**Description of the task:**
Look through the listing for the word "formatting". Copy each line that has it.

++++++++++++++++++++

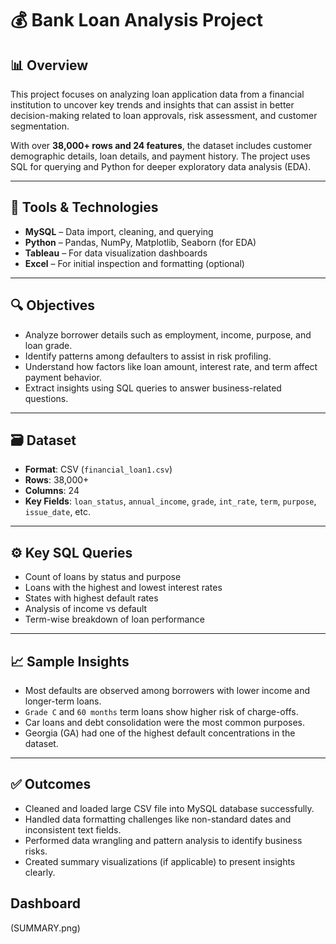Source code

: # 💰 Bank Loan Analysis Project

## 📊 Overview

This project focuses on analyzing loan application data from a financial institution to uncover key trends and insights that can assist in better decision-making related to loan approvals, risk assessment, and customer segmentation.

With over **38,000+ rows and 24 features**, the dataset includes customer demographic details, loan details, and payment history. The project uses SQL for querying and Python for deeper exploratory data analysis (EDA).

---

## 🧰 Tools & Technologies

- **MySQL** – Data import, cleaning, and querying
- **Python** – Pandas, NumPy, Matplotlib, Seaborn (for EDA)
- **Tableau** – For data visualization dashboards
- **Excel** – For initial inspection and formatting (optional)

---

## 🔍 Objectives

- Analyze borrower details such as employment, income, purpose, and loan grade.
- Identify patterns among defaulters to assist in risk profiling.
- Understand how factors like loan amount, interest rate, and term affect payment behavior.
- Extract insights using SQL queries to answer business-related questions.

---

## 🗃️ Dataset

- **Format**: CSV (`financial_loan1.csv`)
- **Rows**: 38,000+
- **Columns**: 24
- **Key Fields**: `loan_status`, `annual_income`, `grade`, `int_rate`, `term`, `purpose`, `issue_date`, etc.

---

## ⚙️ Key SQL Queries

- Count of loans by status and purpose
- Loans with the highest and lowest interest rates
- States with highest default rates
- Analysis of income vs default
- Term-wise breakdown of loan performance

---

## 📈 Sample Insights

- Most defaults are observed among borrowers with lower income and longer-term loans.
- `Grade C` and `60 months` term loans show higher risk of charge-offs.
- Car loans and debt consolidation were the most common purposes.
- Georgia (GA) had one of the highest default concentrations in the dataset.

---

## ✅ Outcomes

- Cleaned and loaded large CSV file into MySQL database successfully.
- Handled data formatting challenges like non-standard dates and inconsistent text fields.
- Performed data wrangling and pattern analysis to identify business risks.
- Created summary visualizations (if applicable) to present insights clearly.

## Dashboard 
(SUMMARY.png)



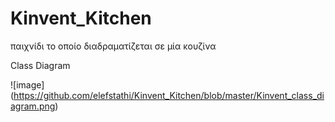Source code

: # Kinvent_Kitchen
παιχνίδι το οποίο διαδραματίζεται σε μία κουζίνα

Class Diagram 

![image] (https://github.com/elefstathi/Kinvent_Kitchen/blob/master/Kinvent_class_diagram.png)

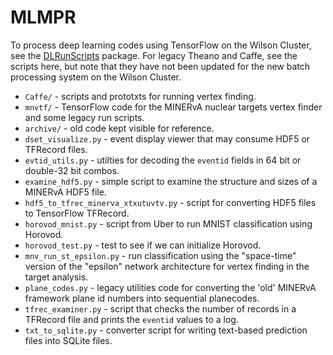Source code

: # MLMPR

To process deep learning codes using TensorFlow on the Wilson Cluster, see the
[DLRunScripts](https://github.com/gnperdue/DLRunScripts) package. For legacy
Theano and Caffe, see the scripts here, but note that they have not been
updated for the new batch processing system on the Wilson Cluster.

* `Caffe/` - scripts and prototxts for running vertex finding.
* `mnvtf/` - TensorFlow code for the MINERvA nuclear targets vertex
finder and some legacy run scripts.
* `archive/` - old code kept visible for reference.
* `dset_visualize.py` - event display viewer that may consume HDF5 or TFRecord
files.
* `evtid_utils.py` - utilties for decoding the `eventid` fields in 64 bit or
double-32 bit combos.
* `examine_hdf5.py` - simple script to examine the structure and sizes of a
MINERvA HDF5 file.
* `hdf5_to_tfrec_minerva_xtxutuvtv.py` - script for converting HDF5 files to
TensorFlow TFRecord.
* `horovod_mnist.py` - script from Uber to run MNIST classification using
Horovod.
* `horovod_test.py` - test to see if we can initialize Horovod.
* `mnv_run_st_epsilon.py` - run classification using the "space-time" version
of the "epsilon" network architecture for vertex finding in the target
analysis. 
* `plane_codes.py` - legacy utilities code for converting the 'old' MINERvA
framework plane id numbers into sequential planecodes.
* `tfrec_examiner.py` - script that checks the number of records in a TFRecord
file and prints the `eventid` values to a log.
* `txt_to_sqlite.py` - converter script for writing text-based prediction
files into SQLite files.
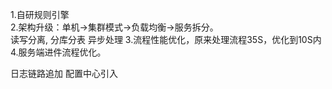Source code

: 1.自研规则引擎  
2.架构升级：单机->集群模式->负载均衡->服务拆分。  
  读写分离, 分库分表
  异步处理 
3.流程性能优化，原来处理流程35S，优化到10S内 
4.服务端进件流程优化。



日志链路追加
配置中心引入
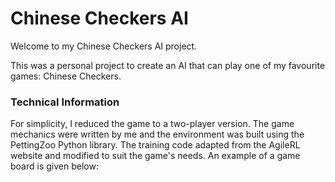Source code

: # Chinese Checkers AI

Welcome to my Chinese Checkers AI project.

This was a personal project to create an AI that can play one of my favourite games: Chinese Checkers. 

### Technical Information

For simplicity, I reduced the game to a two-player version. The game mechanics were written by me and the environment was built using the PettingZoo Python library. The training code adapted from the AgileRL website and modified to suit the game's needs. An example of a game board is given below:
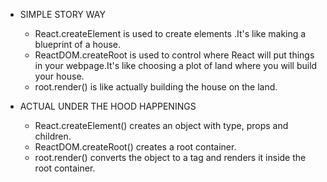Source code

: - SIMPLE STORY WAY
    - React.createElement is used to create elements .It's like making a blueprint of a house.
    - ReactDOM.createRoot is used to control where React will put things in your webpage.It's like choosing a plot of land where you will build your house.
    - root.render() is like actually building the house on the land. 

- ACTUAL UNDER THE HOOD HAPPENINGS
    - React.createElement() creates an object with type, props and children.
    - ReactDOM.createRoot() creates a root container.
    - root.render() converts the object to a tag and renders it inside the root container.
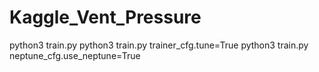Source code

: # Kaggle_Vent_Pressure

python3 train.py
python3 train.py trainer_cfg.tune=True
python3 train.py neptune_cfg.use_neptune=True
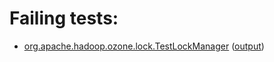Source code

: # Failing tests: 

 * [org.apache.hadoop.ozone.lock.TestLockManager](hadoop-hdds/common/org.apache.hadoop.ozone.lock.TestLockManager.txt) ([output](hadoop-hdds/common/org.apache.hadoop.ozone.lock.TestLockManager-output.txt))
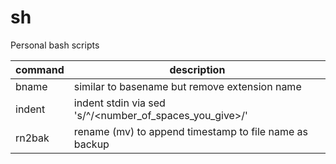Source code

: sh
==

Personal bash scripts



command | description
---|---
bname | similar to basename but remove extension name
indent | indent stdin via sed 's/^/<number_of_spaces_you_give>/'
rn2bak | rename (mv) to append timestamp to file name as backup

++++++++++++++++++++

**Solution to the exercise:**
- **Excel** – For initial inspection and formatting (optional)
- Handled data formatting challenges like non-standard dates and inconsistent text fields.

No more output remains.